At baseline, all participants had impaired glucose tolerance (IGT) and elevated fasting glucose. A higher weighted GRS was strongly associated with a lower probability of regression toward NGR over the 3.2-year follow-up (HR = 0.95 per risk allele [0.93–0.98]; P < 0.0001) in the multivariable adjusted model (Table 5). Older age and larger waist circumference were also associated with a lower probability of regression to normoglycemia. Once again we did not detect significant interactions between the GRS and treatment arms (weighted GRS × metformin interaction, P = 0.98; weighted GRS × lifestyle interaction, P = 0.85). The incidence rate of regression to NGR (case subjects/100 person-years) in each quartile of GRS per treatment arm is illustrated in Fig. 2. The C-statistic value for prediction of regression to NGR was 0.646 for the multivariable model (adjusted for age, sex, waist, ethnic background, treatment arm); the C-statistic value increased to 0.658 when adding the weighted GRS in the model (P = 0.03). The IDI was nevertheless nonsignificant (IDI = −0.007; P = 0.10). When examining individuals at the highest genetic risk of type 2 diabetes (4th quartile of GRS), there was no statistical difference in regression to NGR between the placebo and metformin arms (P = 0.062); however, regression to NGR was significantly higher in the lifestyle intervention arm than in the placebo arm (P < 0.0001) (Fig. 2).

TABLE 5
Multivariable models to predict regression to NGR in DPP participants
FIG. 2.
Regression rate (case subjects/100 person-year) to NGR in each GRS quartile per treatment arm adjusted for age, sex, ethnic background, and waist circumference. Although the GRS was associated with regression to NGR in the full cohort, not all P values ...

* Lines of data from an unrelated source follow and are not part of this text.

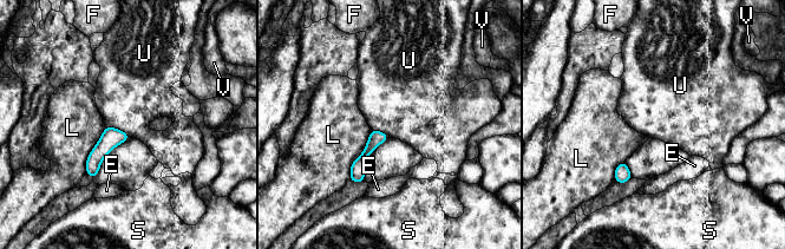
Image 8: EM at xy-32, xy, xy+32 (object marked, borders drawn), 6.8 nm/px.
L touches over 380 nm
accept()
E, F, L, S, U and V are other cells; no lettered segment goes on from it

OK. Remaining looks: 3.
stop(no edits, rest unchecked)

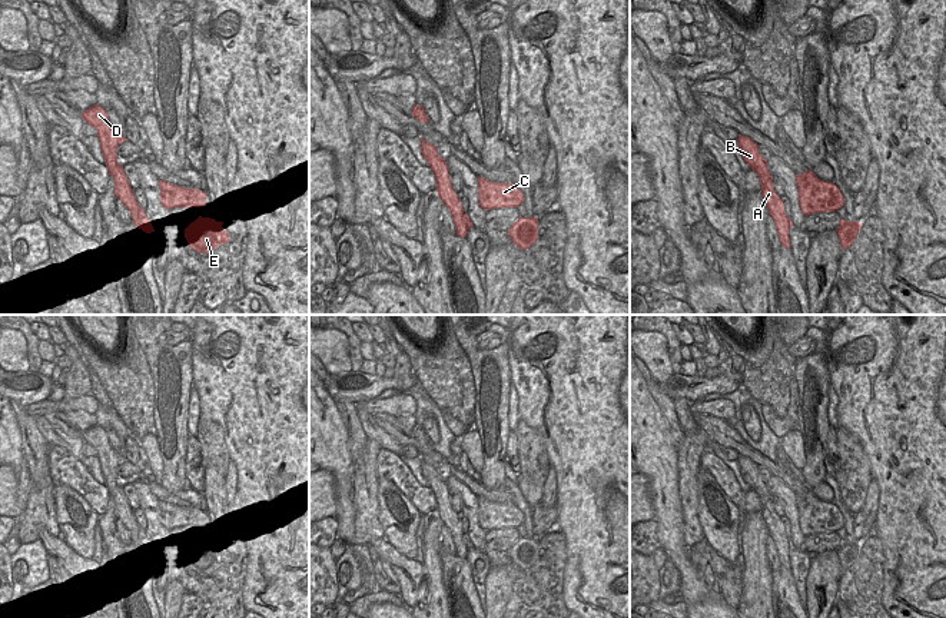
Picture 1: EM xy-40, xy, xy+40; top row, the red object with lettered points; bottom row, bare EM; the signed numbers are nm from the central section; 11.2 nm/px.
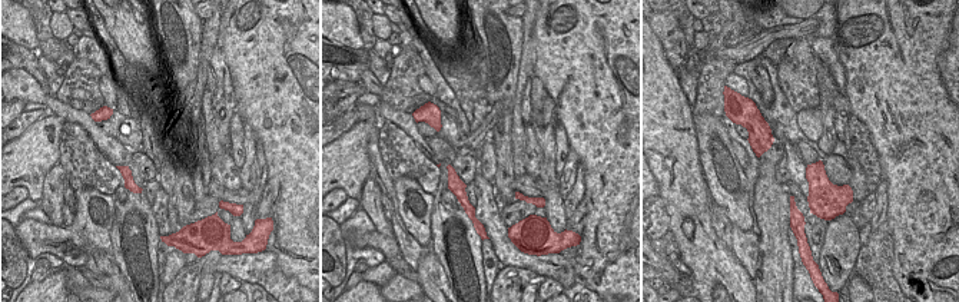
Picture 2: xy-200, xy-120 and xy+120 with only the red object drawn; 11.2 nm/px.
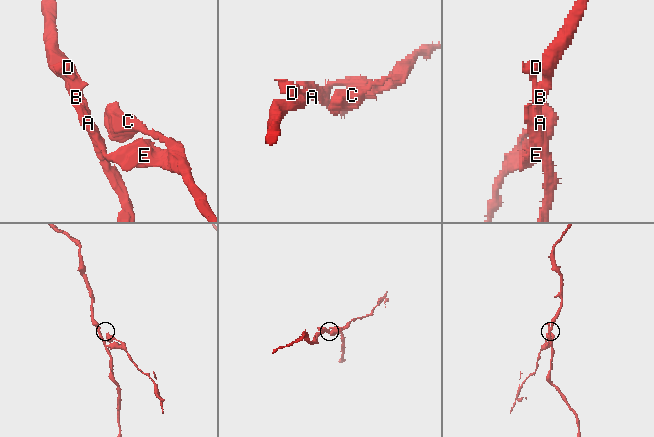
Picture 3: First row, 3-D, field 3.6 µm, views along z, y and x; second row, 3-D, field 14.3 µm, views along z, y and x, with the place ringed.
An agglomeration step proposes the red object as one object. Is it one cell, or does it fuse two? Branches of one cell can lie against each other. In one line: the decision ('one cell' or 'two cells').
two cells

Results of multivariable models in each ethnic subgroup are presented in Supplementary Table 2 and should be interpreted with caution because of the small numbers in some subgroups. In exploratory analyses testing associations between each single locus and regression to NGR, we observed significant interactions of treatment arms with SNPs located in or near PLEKHF2, MTNR1B, HHEX, and KCNJ11 (Supplementary Table 5).

DISCUSSION

We have shown that a weighted GRS based on 34 type 2 diabetes loci is associated with an increased risk of progression toward diabetes and a lower probability of regressing toward NGR over 3.2 years of follow-up in DPP participants, a population at high risk for type 2 diabetes. The association between the GRS and diabetes incidence was best revealed once we adjusted for major type 2 diabetes risk factors such as age, sex, ethnic background, and waist circumference. The effect size per risk allele was lower than that observed in the progression from normoglycemia to type 2 diabetes (810), reflecting the greater metabolic similarity at enrollment between DPP participants who went on to develop diabetes and those who did not. The GRS was also associated with lower insulinogenic index and higher proinsulin-to-insulin ratio at baseline, illustrating that most of the type 2 diabetes loci identified so far (and thus included in the weighted GRS) are related to β-cell function. The lifestyle intervention was effective in those with the highest genetic risk.

We observed an association between a higher GRS and greater estimated insulin sensitivity at baseline, which some might find paradoxical. It is likely that this paradoxical association is because of the narrow ascertainment criteria of the DPP at enrollment: to be included in the DPP at baseline, participants had to be glucose intolerant but not have type 2 diabetes. Therefore, those whose β-cell function was most impaired by their genetic burden should have had better insulin sensitivity to remain free of diabetes and fit into the DPP inclusion criteria. Along the same lines, we also observed an association between higher GRS and a better metabolic profile indicative of insulin sensitivity, in particular smaller waist circumference. Once again, this is likely because of the narrow DPP inclusion criteria where participants with decreased insulin secretory capacity at baseline had to have lower metabolic risk based on abdominal adiposity and its correlates (waist circumference, triglycerides, and HDL levels) to compensate for this deficiency and be included in the study. These observations further support our original conclusion that the observed association of the TCF7L2 diabetes risk genotype with a lower waist circumference was because of ascertainment artifact (11). Given that in the DPP a higher GRS is associated with a better metabolic profile and a different ethnic distribution at baseline, it was essential to adjust for those potential confounders in our investigations of diabetes incidence and regression to NGR. Indeed, the association between the GRS and diabetes incidence was strongest when adjusting for those important risk factors.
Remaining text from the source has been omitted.